Problem statement:
The expected output is every entry, repeated exactly.

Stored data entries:
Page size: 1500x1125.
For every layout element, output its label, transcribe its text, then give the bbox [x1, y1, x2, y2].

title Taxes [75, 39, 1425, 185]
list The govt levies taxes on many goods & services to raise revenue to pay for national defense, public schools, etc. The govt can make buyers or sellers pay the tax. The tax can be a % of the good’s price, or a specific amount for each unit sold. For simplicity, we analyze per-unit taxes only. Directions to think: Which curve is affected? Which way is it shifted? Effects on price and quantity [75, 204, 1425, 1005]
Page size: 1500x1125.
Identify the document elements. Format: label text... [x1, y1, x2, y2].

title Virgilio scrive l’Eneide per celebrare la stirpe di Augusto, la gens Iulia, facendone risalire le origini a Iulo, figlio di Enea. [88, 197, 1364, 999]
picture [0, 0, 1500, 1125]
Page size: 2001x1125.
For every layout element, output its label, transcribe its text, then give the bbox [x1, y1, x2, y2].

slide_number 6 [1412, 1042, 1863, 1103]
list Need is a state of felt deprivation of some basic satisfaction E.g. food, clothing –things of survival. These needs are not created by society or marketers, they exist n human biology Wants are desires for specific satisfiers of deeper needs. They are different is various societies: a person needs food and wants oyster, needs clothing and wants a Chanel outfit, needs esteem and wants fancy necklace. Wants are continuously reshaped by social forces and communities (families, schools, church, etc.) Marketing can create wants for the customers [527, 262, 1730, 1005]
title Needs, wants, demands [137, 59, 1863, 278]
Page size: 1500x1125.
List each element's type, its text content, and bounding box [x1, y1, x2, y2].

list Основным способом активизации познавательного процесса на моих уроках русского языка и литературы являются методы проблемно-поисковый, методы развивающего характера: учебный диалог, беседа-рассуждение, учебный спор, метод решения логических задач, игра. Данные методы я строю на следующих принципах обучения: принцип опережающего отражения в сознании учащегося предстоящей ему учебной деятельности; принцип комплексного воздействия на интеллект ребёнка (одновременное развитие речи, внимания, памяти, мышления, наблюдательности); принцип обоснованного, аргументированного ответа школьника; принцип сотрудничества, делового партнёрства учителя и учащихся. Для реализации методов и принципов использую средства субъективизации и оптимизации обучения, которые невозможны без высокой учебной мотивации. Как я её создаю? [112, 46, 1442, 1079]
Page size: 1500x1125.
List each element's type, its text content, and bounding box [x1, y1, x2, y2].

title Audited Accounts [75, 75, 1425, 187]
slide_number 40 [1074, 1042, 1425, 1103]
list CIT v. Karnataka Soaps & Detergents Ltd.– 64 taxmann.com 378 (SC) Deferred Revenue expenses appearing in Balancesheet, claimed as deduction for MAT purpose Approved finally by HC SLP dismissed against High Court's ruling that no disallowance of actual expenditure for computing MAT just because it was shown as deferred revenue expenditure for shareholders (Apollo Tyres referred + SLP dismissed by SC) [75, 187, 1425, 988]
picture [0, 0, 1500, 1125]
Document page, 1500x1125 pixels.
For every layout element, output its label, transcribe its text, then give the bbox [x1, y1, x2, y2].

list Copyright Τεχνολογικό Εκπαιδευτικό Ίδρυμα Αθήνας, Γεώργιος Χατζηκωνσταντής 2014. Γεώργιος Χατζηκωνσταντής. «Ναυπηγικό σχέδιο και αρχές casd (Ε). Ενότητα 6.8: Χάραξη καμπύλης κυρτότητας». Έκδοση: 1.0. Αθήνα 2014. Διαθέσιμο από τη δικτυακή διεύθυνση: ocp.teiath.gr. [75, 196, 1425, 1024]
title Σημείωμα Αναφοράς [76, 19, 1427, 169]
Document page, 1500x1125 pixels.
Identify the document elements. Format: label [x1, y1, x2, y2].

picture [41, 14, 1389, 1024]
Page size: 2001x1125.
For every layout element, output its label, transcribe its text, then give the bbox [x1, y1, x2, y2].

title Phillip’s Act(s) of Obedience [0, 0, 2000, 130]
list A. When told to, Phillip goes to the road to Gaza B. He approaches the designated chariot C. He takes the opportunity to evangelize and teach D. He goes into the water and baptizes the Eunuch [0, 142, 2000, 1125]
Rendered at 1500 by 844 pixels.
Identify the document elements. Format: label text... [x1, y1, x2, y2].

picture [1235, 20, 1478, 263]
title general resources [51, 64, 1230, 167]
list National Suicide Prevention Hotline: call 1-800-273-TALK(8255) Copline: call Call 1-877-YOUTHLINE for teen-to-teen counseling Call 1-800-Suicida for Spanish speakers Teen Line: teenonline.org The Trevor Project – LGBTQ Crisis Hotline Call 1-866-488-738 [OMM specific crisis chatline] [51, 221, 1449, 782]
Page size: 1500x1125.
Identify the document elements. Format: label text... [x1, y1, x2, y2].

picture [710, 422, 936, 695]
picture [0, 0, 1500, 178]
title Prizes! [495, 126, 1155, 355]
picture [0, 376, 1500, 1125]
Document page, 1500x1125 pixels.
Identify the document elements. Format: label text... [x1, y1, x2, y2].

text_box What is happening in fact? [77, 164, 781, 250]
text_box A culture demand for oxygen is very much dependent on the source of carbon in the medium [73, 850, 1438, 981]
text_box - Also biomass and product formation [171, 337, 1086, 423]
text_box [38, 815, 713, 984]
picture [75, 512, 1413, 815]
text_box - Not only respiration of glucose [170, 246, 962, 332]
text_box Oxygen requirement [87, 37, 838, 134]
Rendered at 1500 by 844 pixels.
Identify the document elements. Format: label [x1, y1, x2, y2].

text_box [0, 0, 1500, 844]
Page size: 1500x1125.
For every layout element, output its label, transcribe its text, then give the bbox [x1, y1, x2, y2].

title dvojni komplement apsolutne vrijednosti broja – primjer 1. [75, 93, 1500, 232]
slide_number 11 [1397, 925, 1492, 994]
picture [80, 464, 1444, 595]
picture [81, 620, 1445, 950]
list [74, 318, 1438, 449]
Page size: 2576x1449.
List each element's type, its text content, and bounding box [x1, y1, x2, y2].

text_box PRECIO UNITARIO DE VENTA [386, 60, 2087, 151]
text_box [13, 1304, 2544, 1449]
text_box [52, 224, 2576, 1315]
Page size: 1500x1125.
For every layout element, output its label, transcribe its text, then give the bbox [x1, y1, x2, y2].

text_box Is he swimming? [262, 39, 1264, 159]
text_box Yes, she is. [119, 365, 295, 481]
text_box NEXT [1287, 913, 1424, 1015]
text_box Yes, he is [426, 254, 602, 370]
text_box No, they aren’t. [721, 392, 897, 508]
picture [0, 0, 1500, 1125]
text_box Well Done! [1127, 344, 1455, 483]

Response to the task:
Page size: 1500x1125.
For every layout element, output its label, transcribe its text, then give the bbox [x1, y1, x2, y2].

title Taxes [75, 39, 1425, 185]
list The govt levies taxes on many goods & services to raise revenue to pay for national defense, public schools, etc. The govt can make buyers or sellers pay the tax. The tax can be a % of the good’s price, or a specific amount for each unit sold. For simplicity, we analyze per-unit taxes only. Directions to think: Which curve is affected? Which way is it shifted? Effects on price and quantity [75, 204, 1425, 1005]
Page size: 1500x1125.
Identify the document elements. Format: label text... [x1, y1, x2, y2].

title Virgilio scrive l’Eneide per celebrare la stirpe di Augusto, la gens Iulia, facendone risalire le origini a Iulo, figlio di Enea. [88, 197, 1364, 999]
picture [0, 0, 1500, 1125]
Page size: 2001x1125.
For every layout element, output its label, transcribe its text, then give the bbox [x1, y1, x2, y2].

slide_number 6 [1412, 1042, 1863, 1103]
list Need is a state of felt deprivation of some basic satisfaction E.g. food, clothing –things of survival. These needs are not created by society or marketers, they exist n human biology Wants are desires for specific satisfiers of deeper needs. They are different is various societies: a person needs food and wants oyster, needs clothing and wants a Chanel outfit, needs esteem and wants fancy necklace. Wants are continuously reshaped by social forces and communities (families, schools, church, etc.) Marketing can create wants for the customers [527, 262, 1730, 1005]
title Needs, wants, demands [137, 59, 1863, 278]
Page size: 1500x1125.
List each element's type, its text content, and bounding box [x1, y1, x2, y2].

list Основным способом активизации познавательного процесса на моих уроках русского языка и литературы являются методы проблемно-поисковый, методы развивающего характера: учебный диалог, беседа-рассуждение, учебный спор, метод решения логических задач, игра. Данные методы я строю на следующих принципах обучения: принцип опережающего отражения в сознании учащегося предстоящей ему учебной деятельности; принцип комплексного воздействия на интеллект ребёнка (одновременное развитие речи, внимания, памяти, мышления, наблюдательности); принцип обоснованного, аргументированного ответа школьника; принцип сотрудничества, делового партнёрства учителя и учащихся. Для реализации методов и принципов использую средства субъективизации и оптимизации обучения, которые невозможны без высокой учебной мотивации. Как я её создаю? [112, 46, 1442, 1079]
Page size: 1500x1125.
List each element's type, its text content, and bounding box [x1, y1, x2, y2].

title Audited Accounts [75, 75, 1425, 187]
slide_number 40 [1074, 1042, 1425, 1103]
list CIT v. Karnataka Soaps & Detergents Ltd.– 64 taxmann.com 378 (SC) Deferred Revenue expenses appearing in Balancesheet, claimed as deduction for MAT purpose Approved finally by HC SLP dismissed against High Court's ruling that no disallowance of actual expenditure for computing MAT just because it was shown as deferred revenue expenditure for shareholders (Apollo Tyres referred + SLP dismissed by SC) [75, 187, 1425, 988]
picture [0, 0, 1500, 1125]
Document page, 1500x1125 pixels.
For every layout element, output its label, transcribe its text, then give the bbox [x1, y1, x2, y2].

list Copyright Τεχνολογικό Εκπαιδευτικό Ίδρυμα Αθήνας, Γεώργιος Χατζηκωνσταντής 2014. Γεώργιος Χατζηκωνσταντής. «Ναυπηγικό σχέδιο και αρχές casd (Ε). Ενότητα 6.8: Χάραξη καμπύλης κυρτότητας». Έκδοση: 1.0. Αθήνα 2014. Διαθέσιμο από τη δικτυακή διεύθυνση: ocp.teiath.gr. [75, 196, 1425, 1024]
title Σημείωμα Αναφοράς [76, 19, 1427, 169]
Document page, 1500x1125 pixels.
Identify the document elements. Format: label [x1, y1, x2, y2].

picture [41, 14, 1389, 1024]
Page size: 2001x1125.
For every layout element, output its label, transcribe its text, then give the bbox [x1, y1, x2, y2].

title Phillip’s Act(s) of Obedience [0, 0, 2000, 130]
list A. When told to, Phillip goes to the road to Gaza B. He approaches the designated chariot C. He takes the opportunity to evangelize and teach D. He goes into the water and baptizes the Eunuch [0, 142, 2000, 1125]
Rendered at 1500 by 844 pixels.
Identify the document elements. Format: label text... [x1, y1, x2, y2].

picture [1235, 20, 1478, 263]
title general resources [51, 64, 1230, 167]
list National Suicide Prevention Hotline: call 1-800-273-TALK(8255) Copline: call Call 1-877-YOUTHLINE for teen-to-teen counseling Call 1-800-Suicida for Spanish speakers Teen Line: teenonline.org The Trevor Project – LGBTQ Crisis Hotline Call 1-866-488-738 [OMM specific crisis chatline] [51, 221, 1449, 782]
Page size: 1500x1125.
Identify the document elements. Format: label text... [x1, y1, x2, y2].

picture [710, 422, 936, 695]
picture [0, 0, 1500, 178]
title Prizes! [495, 126, 1155, 355]
picture [0, 376, 1500, 1125]
Document page, 1500x1125 pixels.
Identify the document elements. Format: label text... [x1, y1, x2, y2].

text_box What is happening in fact? [77, 164, 781, 250]
text_box A culture demand for oxygen is very much dependent on the source of carbon in the medium [73, 850, 1438, 981]
text_box - Also biomass and product formation [171, 337, 1086, 423]
text_box [38, 815, 713, 984]
picture [75, 512, 1413, 815]
text_box - Not only respiration of glucose [170, 246, 962, 332]
text_box Oxygen requirement [87, 37, 838, 134]
Rendered at 1500 by 844 pixels.
Identify the document elements. Format: label [x1, y1, x2, y2].

text_box [0, 0, 1500, 844]
Page size: 1500x1125.
For every layout element, output its label, transcribe its text, then give the bbox [x1, y1, x2, y2].

title dvojni komplement apsolutne vrijednosti broja – primjer 1. [75, 93, 1500, 232]
slide_number 11 [1397, 925, 1492, 994]
picture [80, 464, 1444, 595]
picture [81, 620, 1445, 950]
list [74, 318, 1438, 449]
Page size: 2576x1449.
List each element's type, its text content, and bounding box [x1, y1, x2, y2].

text_box PRECIO UNITARIO DE VENTA [386, 60, 2087, 151]
text_box [13, 1304, 2544, 1449]
text_box [52, 224, 2576, 1315]
Page size: 1500x1125.
For every layout element, output its label, transcribe its text, then give the bbox [x1, y1, x2, y2].

text_box Is he swimming? [262, 39, 1264, 159]
text_box Yes, she is. [119, 365, 295, 481]
text_box NEXT [1287, 913, 1424, 1015]
text_box Yes, he is [426, 254, 602, 370]
text_box No, they aren’t. [721, 392, 897, 508]
picture [0, 0, 1500, 1125]
text_box Well Done! [1127, 344, 1455, 483]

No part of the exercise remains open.